What does a $135 million Klimt buy you? The ability to charge $50 for admission to see it, apparently. The Neue Galerie, the tiny, gorgeous Fifth Avenue museum, received the $135 million painting as a gift from Ronald Lauder, and has been earning rave reviews from critics for the gilded Klimt painting, Adele Bloch-Bauer I. And now, it is putting a $50 price tag on the chance to see her on the gallery's usual closed day - Wednesday, as it rides a publicity wave. The Neue explained the price hike using the Metropolitan Museum of Art, which announced it was raising the suggested general admission to $20 last week, as an example, noting the Met's $50 admission on Mondays for special exhibits. We're trying to think of people who would pay $50 on Wednesday while they could pay $15 on other days, but we suppose those people might be scholars, tourists with a Klimt hankering, and those who can use a write-off.
Will you be headed to the Neue? We highly recommend the cafe, Cafe Sabarsky for its goulash and yummy yummy tortes. And seeing Adele Bloch-Bauer I (along with four other Klimts on loan) is so hot, the Neue's brochure was even on eBay.
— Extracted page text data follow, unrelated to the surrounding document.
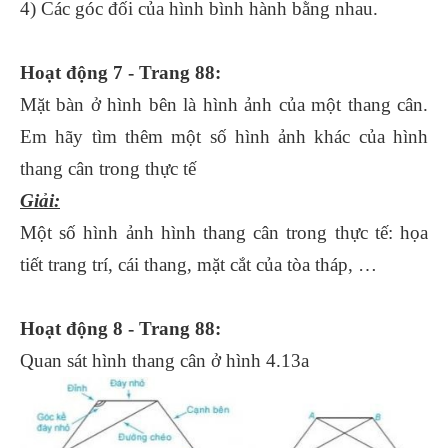
4) Các góc đối của hình bình hành bằng nhau.
Hoạt động 7 - Trang 88:
Mặt bàn ở hình bên là hình ảnh của một thang cân.
Em hãy tìm thêm một số hình ảnh khác của hình
thang cân trong thực tế
Giải:
Một số hình ảnh hình thang cân trong thực tế: họa
tiết trang trí, cái thang, mặt cắt của tòa tháp, …
Hoạt động 8 - Trang 88:
Quan sát hình thang cân ở hình 4.13a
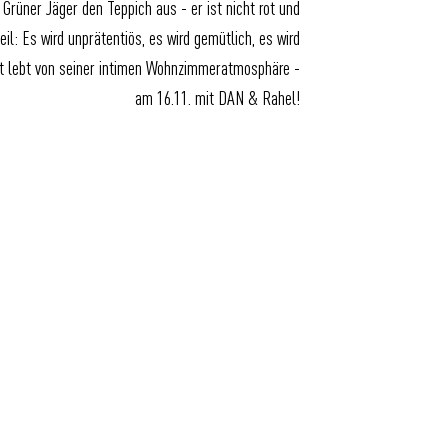
Grüner Jäger den Teppich aus - er ist nicht rot und
il: Es wird unprätentiös, es wird gemütlich, es wird
t lebt von seiner intimen Wohnzimmeratmosphäre -
am 16.11. mit DAN & Rahel!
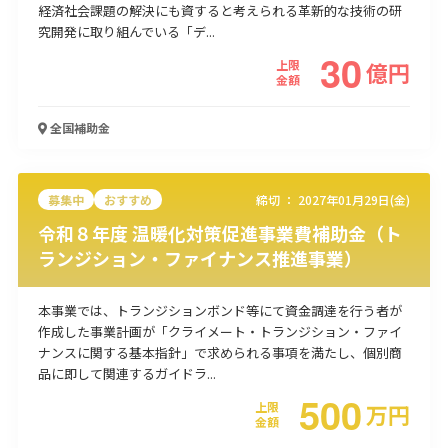
経済社会課題の解決にも資すると考えられる革新的な技術の研
使い道
究開発に取り組んでいる「デ...
30
上限
億
円
経営改善・経営強化
販路拡大
海外展開
設備投資
IT導入
金額
人材採用・雇用
人材育成・福利厚生
特許・知的財産
起業・創業
事業承継
災害・被災者支援
コロナ関連
全国
補助金
環境・省エネ
テレワーク
募集中
おすすめ
締切 ：
2027年01月29日(金)
令和８年度 温暖化対策促進事業費補助金（ト
ランジション・ファイナンス推進事業）
受付中のみ
本事業では、トランジションボンド等にて資金調達を行う者が
作成した事業計画が「クライメート・トランジション・ファイ
ナンスに関する基本指針」で求められる事項を満たし、個別商
品に即して関連するガイドラ...
500
検索
上限
万
円
金額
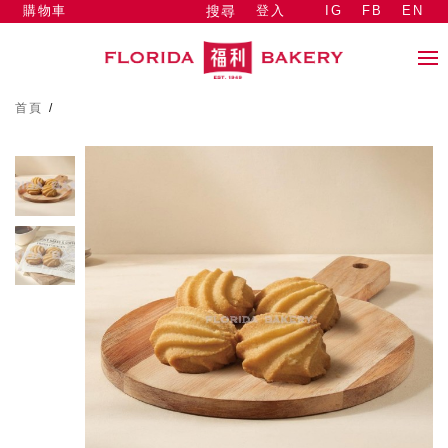
購物車
登入
IG
FB
EN
搜尋
首頁
/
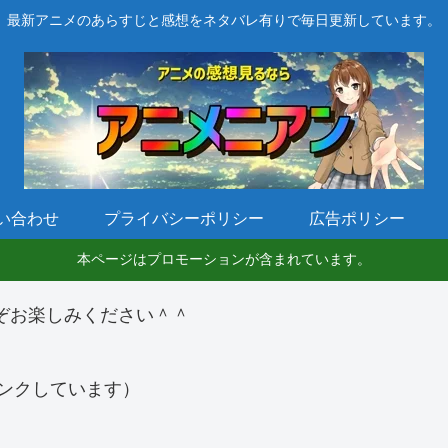
最新アニメのあらすじと感想をネタバレ有りで毎日更新しています。
い合わせ
プライバシーポリシー
広告ポリシー
本ページはプロモーションが含まれています。
ぞお楽しみください＾＾
ンクしています）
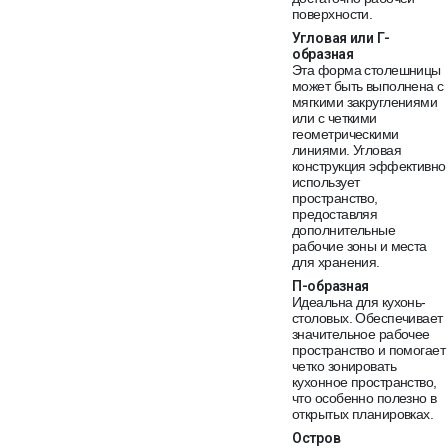
поверхности.
Угловая или Г-
образная
Эта форма столешницы
может быть выполнена с
мягкими закруглениями
или с четкими
геометрическими
линиями. Угловая
конструкция эффективно
использует
пространство,
предоставляя
дополнительные
рабочие зоны и места
для хранения.
П-образная
Идеальна для кухонь-
столовых. Обеспечивает
значительное рабочее
пространство и помогает
четко зонировать
кухонное пространство,
что особенно полезно в
открытых планировках.
Остров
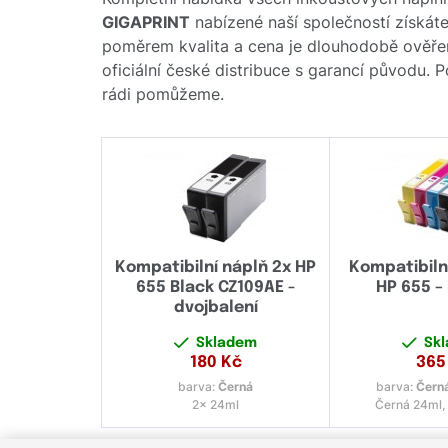
GIGAPRINT
nabízené naší společností získáte 
poměrem kvalita a cena je dlouhodobě ověře
oficiální české distribuce s garancí původu. 
rádi pomůžeme.
Kompatibilní náplň 2x HP
Kompatibiln
655 Black CZ109AE -
HP 655 
dvojbalení
Skladem
Sk
180
Kč
365
barva:
Černá
barva:
Černá
2x 24ml
Černá 24ml,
Nope, "scholars" won't pay fifty bucks to see a Klimt painting, or even to see the five now on view at the Neue Galerie - and not only because scholars are so poorly paid. If they have any sense, they have press passes, museum passes, or other nifty connections to let them do their work without paying those crazy prices. I saw those Klimts in Vienna years ago, where they looked terrific, and more recently in LA, where the installation was truly hideous. I look forward to seeing them again, for free, this week in NY.
The attempt to gouge people (or widen the class gap even further) is disgusting, and I'm not referring strictly to Neue Gallerie.
no-ski.......doesn't the lucky gene pool member have enuf money?
$135 million for a Klimt?!? Ronald, you got robbed.
FIFTY DOLLARS?! That is insanity.
it's a good thing that they are taking steps to insure that the masses will not have access to art.
wouldn't want to delute the experience by allowing common people to lay eyes on work of the masters.